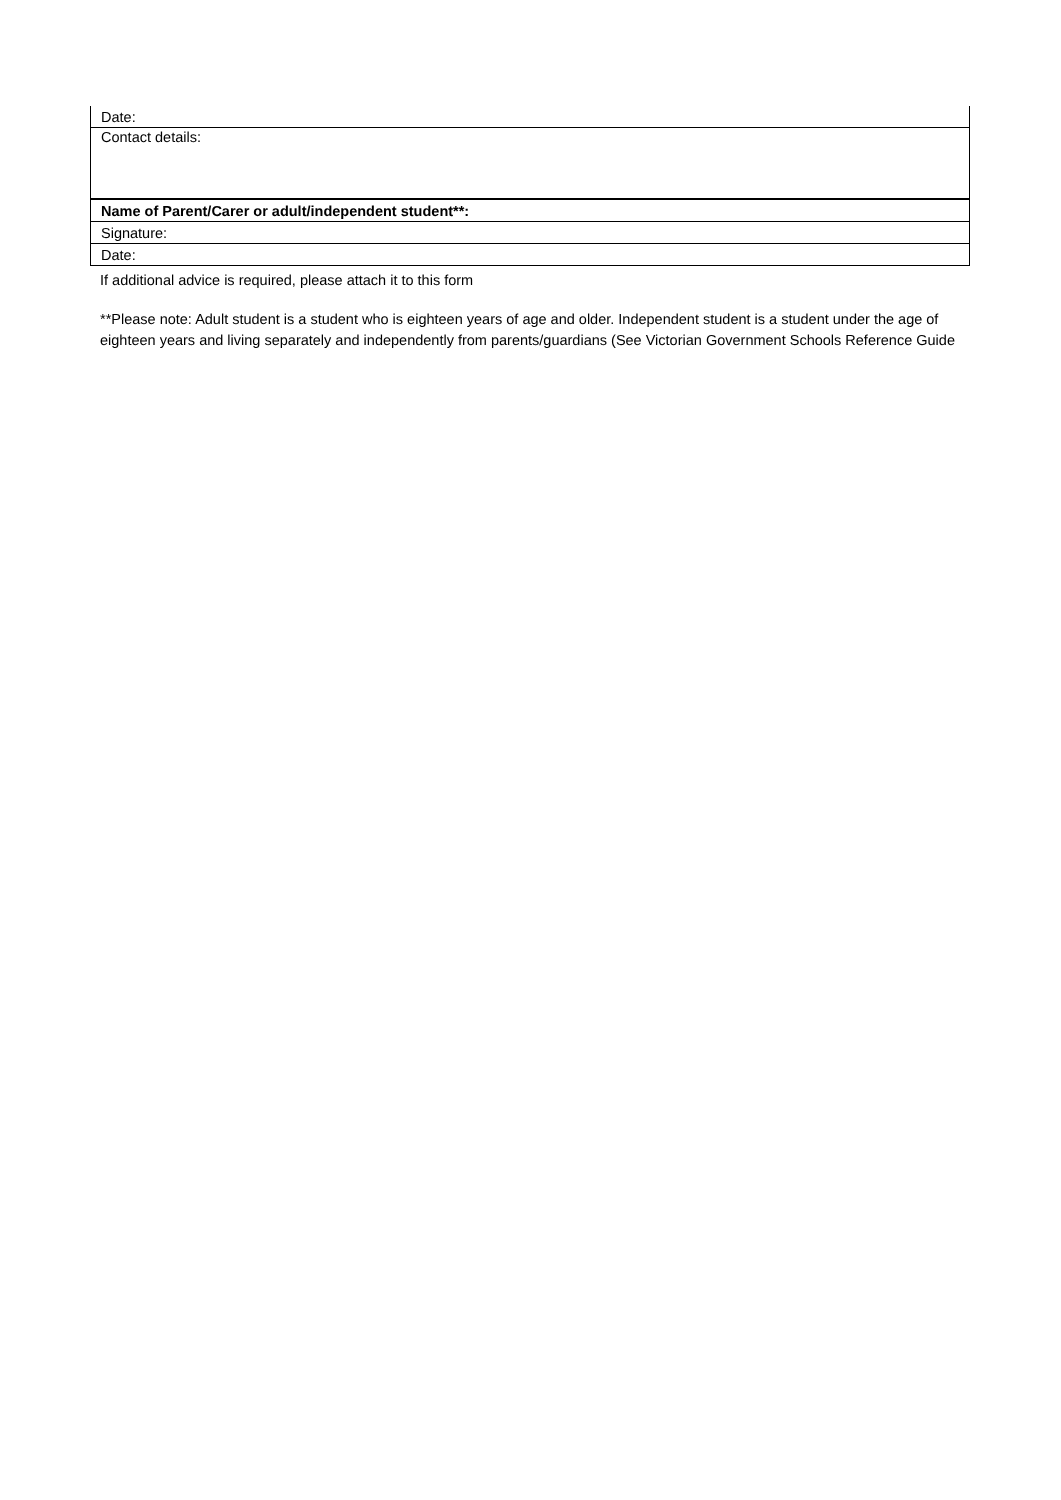| Date: |
| Contact details: |
| Name of Parent/Carer or adult/independent student**: |
| Signature: |
| Date: |
If additional advice is required, please attach it to this form
**Please note: Adult student is a student who is eighteen years of age and older. Independent student is a student under the age of eighteen years and living separately and independently from parents/guardians (See Victorian Government Schools Reference Guide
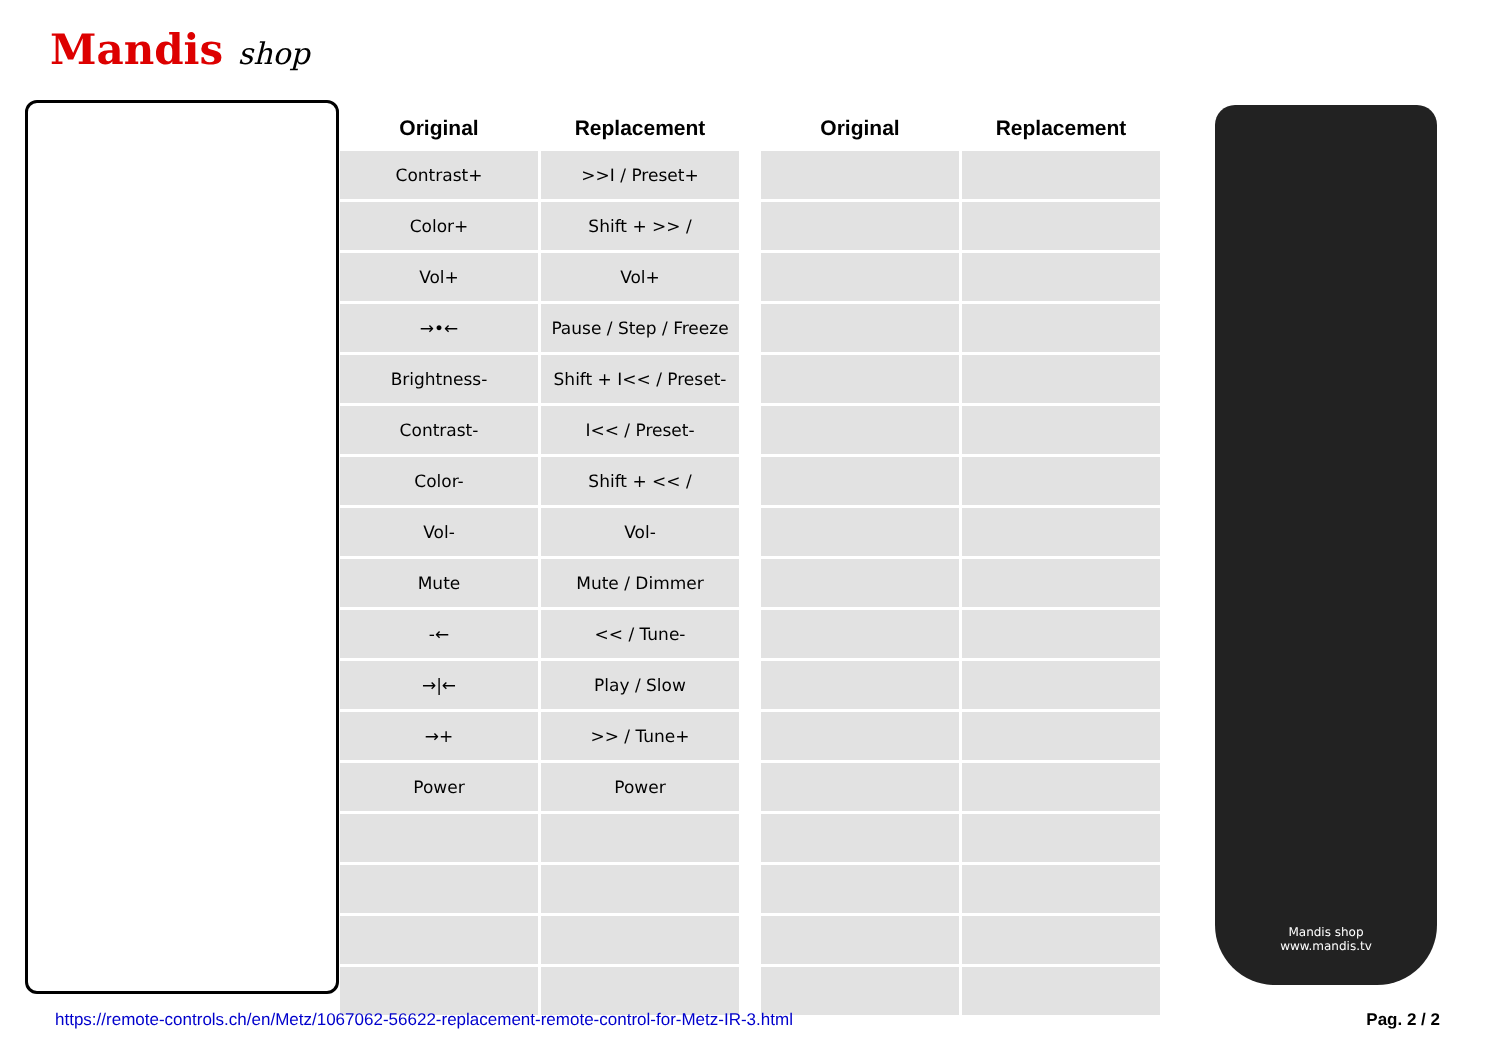Mandis shop
| Original | Replacement |
| --- | --- |
| Contrast+ | >>I / Preset+ |
| Color+ | Shift + >> / |
| Vol+ | Vol+ |
| →•← | Pause / Step / Freeze |
| Brightness- | Shift + I<< / Preset- |
| Contrast- | I<< / Preset- |
| Color- | Shift + << / |
| Vol- | Vol- |
| Mute | Mute / Dimmer |
| -← | << / Tune- |
| →/← | Play / Slow |
| →+ | >> / Tune+ |
| Power | Power |
| Original | Replacement |
| --- | --- |
Mandis shop
www.mandis.tv
https://remote-controls.ch/en/Metz/1067062-56622-replacement-remote-control-for-Metz-IR-3.html
Pag. 2 / 2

════

**Work task**
Take the records above from the line with "adult/independent student**: |" down to their last line and please copy those lines exactly, without the pictures.

**The completed task**
| Name of Parent/Carer or adult/independent student**: |
| Signature: |
| Date: |
If additional advice is required, please attach it to this form
**Please note: Adult student is a student who is eighteen years of age and older. Independent student is a student under the age of eighteen years and living separately and independently from parents/guardians (See Victorian Government Schools Reference Guide
Mandis shop
| Original | Replacement |
| --- | --- |
| Contrast+ | >>I / Preset+ |
| Color+ | Shift + >> / |
| Vol+ | Vol+ |
| →•← | Pause / Step / Freeze |
| Brightness- | Shift + I<< / Preset- |
| Contrast- | I<< / Preset- |
| Color- | Shift + << / |
| Vol- | Vol- |
| Mute | Mute / Dimmer |
| -← | << / Tune- |
| →/← | Play / Slow |
| →+ | >> / Tune+ |
| Power | Power |
| Original | Replacement |
| --- | --- |
Mandis shop
www.mandis.tv
https://remote-controls.ch/en/Metz/1067062-56622-replacement-remote-control-for-Metz-IR-3.html
Pag. 2 / 2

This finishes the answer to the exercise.